How a Spanish compliance startup automated extraction from 80-page corporate documents

Updated on

February 24, 2026

min read

Contributors

No items found.

Author

Frances Elliott

Table of contents

Corporate compliance requires meticulous documentation. When companies transfer shares, reduce capital, or bring on new shareholders, the legal documents recording these transactions become permanent records that auditors, tax authorities, and compliance teams reference for years.

‍

These documents are dense. A single corporate deed might run 80 pages, mixing company information, shareholder demographics, share allocations, and legal boilerplate across dozens of sections. For a Spanish compliance platform helping clients reconcile their records, extracting structured data from these documents was a manual nightmare, until they partnered with Sensible to combine LLMs with deterministic guardrails.

‍
‍

The challenge: Long documents, scattered data, multiple languages
‍

The company builds software that helps Spanish businesses with tax compliance and regulatory reporting, including reconciling shareholder records against official corporate documents before audits surface discrepancies. Getting accurate data out of those source documents (known as "escrituras", or deeds, in Spain) was a challenge:
‍

Sprawling and multilingual. A typical deed runs 50–80 pages, with shareholder demographics scattered far from their share allocations. Documents arrive in Spanish, Catalan, French, or a mix of languages, requiring country names, cities, and regional codes to be normalized regardless of source language.
‍

Fuzzy identity matching. The same shareholder might appear as "María Cristina Beso Arnalot" on page 10 and "Maria C. Beso" on page 50. Middle names, accent marks, and abbreviations vary throughout.

‍

The solution: LLMs constrained by structure
‍

The implementation is approximately 80% LLM-based, but it's the remaining 20% deterministic methods that make all the difference:

‍

Sections as subdocuments. Corporate deeds follow predictable structures, with clearly demarcated headers. The implementation uses these natural boundaries to create sections: document slices where LLM queries focus on specific content. Rather than asking an LLM to find shareholder demographics somewhere in an 80-page document, the system first deterministically identifies the relevant section, then queries only within it. The result is faster extraction, lower costs, and more reliable results.
‍

Merging scattered data with intelligent joining. Shareholder demographics appear early in a deed; share allocations appear much later. The system runs multiple LLM extraction passes, then merges results by shareholder name. But names aren't reliable join keys, because spelling variations, missing middle names, and inconsistent formatting mean exact matching fails constantly. Sensible conducted iterative testing till the agentic LLMs reliably make the judgment calls that fuzzy string matching would get wrong. Now the LLM agents reliably merge five separate data lists into unified shareholder records.
‍

Multilingual normalization. Deterministic lookup tables map language variants to standard codes across Spanish, Catalan, and French—so "ESPAÑA," "ESPANYA," and "SPAIN" all resolve to the same country code, and "ALEMANYA" and "ALEMANIA" both become "DE."
‍

The results: From hours to minutes
‍

What previously required reading an 80-page document cover-to-cover now completes in minutes. Approximately 50 data points are extracted per document, including company identifiers, incorporation details, shareholder demographics, share allocations, transaction specifics, and director information.

‍

The volume is modest at roughly six documents per week, but the value per document is enormous. Each extraction replaces hours of manual work and feeds directly into compliance workflows where accuracy matters. The partnership has evolved over two years, with custom features built to handle edge cases and five document configurations in production.
‍
‍

Key takeaways for complex document extraction
‍

Structure enables intelligence. LLMs work better when deterministically constrained to specific sections rather than navigating entire documents.
Low volume doesn't mean low value. A document that takes hours to process manually is worth automating even if you only see a few per week.
‍Complex use cases require partnership. Some documents are hard enough that off-the-shelf solutions won't work, and a partnership is needed to get to production-ready extraction.

Frances Elliott

Turn documents into structured data

Stop relying on manual data entry. With Sensible, claim back valuable time, your ops team will thank you, and you can deliver a superior user experience. It’s a win-win.

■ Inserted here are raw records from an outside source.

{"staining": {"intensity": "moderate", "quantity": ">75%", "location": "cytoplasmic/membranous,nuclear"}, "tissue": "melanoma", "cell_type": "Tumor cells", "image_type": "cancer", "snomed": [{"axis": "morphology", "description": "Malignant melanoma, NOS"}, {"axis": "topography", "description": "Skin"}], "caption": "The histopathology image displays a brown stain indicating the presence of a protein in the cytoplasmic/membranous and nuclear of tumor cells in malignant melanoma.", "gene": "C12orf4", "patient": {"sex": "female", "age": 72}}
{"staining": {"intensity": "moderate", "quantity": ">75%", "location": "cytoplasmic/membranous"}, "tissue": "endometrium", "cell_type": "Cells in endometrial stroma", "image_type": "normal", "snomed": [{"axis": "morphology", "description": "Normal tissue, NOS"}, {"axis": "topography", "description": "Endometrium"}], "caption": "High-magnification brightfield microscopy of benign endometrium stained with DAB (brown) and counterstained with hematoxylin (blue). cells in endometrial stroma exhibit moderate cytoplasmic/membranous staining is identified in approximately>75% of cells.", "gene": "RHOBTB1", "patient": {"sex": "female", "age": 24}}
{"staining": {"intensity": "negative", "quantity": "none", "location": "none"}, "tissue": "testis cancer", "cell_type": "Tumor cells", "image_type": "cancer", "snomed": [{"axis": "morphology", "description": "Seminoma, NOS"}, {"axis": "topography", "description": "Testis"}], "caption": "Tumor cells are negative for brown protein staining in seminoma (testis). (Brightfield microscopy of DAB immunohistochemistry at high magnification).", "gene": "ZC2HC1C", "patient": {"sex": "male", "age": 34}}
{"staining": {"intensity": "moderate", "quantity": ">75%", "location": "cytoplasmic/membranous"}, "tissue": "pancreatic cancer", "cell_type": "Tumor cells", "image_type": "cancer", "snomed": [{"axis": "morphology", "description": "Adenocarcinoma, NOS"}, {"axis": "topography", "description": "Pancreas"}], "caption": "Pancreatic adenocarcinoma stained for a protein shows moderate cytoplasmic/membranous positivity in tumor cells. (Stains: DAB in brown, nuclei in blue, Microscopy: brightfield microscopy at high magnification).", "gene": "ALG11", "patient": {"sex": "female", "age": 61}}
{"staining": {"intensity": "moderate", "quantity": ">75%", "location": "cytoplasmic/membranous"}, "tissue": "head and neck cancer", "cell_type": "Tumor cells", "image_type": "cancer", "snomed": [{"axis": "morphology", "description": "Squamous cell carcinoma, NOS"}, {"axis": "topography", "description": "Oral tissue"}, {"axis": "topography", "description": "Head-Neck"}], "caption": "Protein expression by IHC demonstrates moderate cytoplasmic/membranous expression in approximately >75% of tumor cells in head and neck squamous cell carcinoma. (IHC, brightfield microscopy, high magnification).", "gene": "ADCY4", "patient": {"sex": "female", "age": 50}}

Start Extracting Talk to our team

Take a look at some other helpful articles and tutorials.

View all

min read

How a construction compliance company tackled "impossible" payroll report extraction

A construction compliance software company had given up on automating payroll report data extraction after every vendor they tested failed to handle the documents' OCR challenges, format inconsistencies, and dense tabular layouts. Sensible solved the problem by combining deterministic layout-based methods with targeted LLM extraction for trouble spots, along with aggressive text preprocessing and customer-specific configurations rather than one-size-fits-all templates. The key lesson: hybrid approaches and "good enough" automation with some manual review beat either holding out for a perfect universal solution or resigning yourself to pure manual entry.

min read

How a healthcare benefits company replaced a failing vendor and went live with 30 configurations in weeks

A healthcare benefits company processing Explanation of Benefits (EOB) documents from 20–40 insurance carriers needed a fast, accurate way to extract and normalize data across all those formats. By using Sensible's layout-based extraction methods alongside a postprocessing layer to enforce a consistent output schema, they went from signed contract to 30 live configurations in under two months. The implementation succeeded by matching deterministic extraction techniques to well-structured documents, proving that deterministic methods, applied thoughtfully, outperform more complex LLM approaches when the documents don't require them.

min read

How a point-of-sale lender tackled the messiest document type in financial services

A Canadian point-of-sale lender needed a faster, cheaper way to extract banking data from void checks—documents that routinely arrive as blurry photos, screenshots, and degraded scans. Their solution layers template-based extraction for major banks, regex parsing for standardized MICR data, and LLM-based extraction for unstructured fields, with validation logic that returns null rather than a plausible-looking wrong answer. The result replaced a slow, expensive human-review process with one that completes in seconds—at significantly lower cost and with broader bank coverage.

min read

How two healthcare organizations automated document processing

Two healthcare organizations automated their document processing using Sensible. Company A, processing cardiac device reports for organ donation screening, built 50+ extraction configurations entirely on their own through self-service, reaching production faster than almost any other customer. Company B, a pathology lab handling handwritten requisition forms, partnered closely with Sensible's team to build configurations with sophisticated normalization logic that could handle handwriting and variable scan quality. Both chose deterministic, layout-based extraction methods (Company A for transparency and independence, Company B for consistency and accuracy), while Company B also built a generalized LLM extraction configuration for edge cases.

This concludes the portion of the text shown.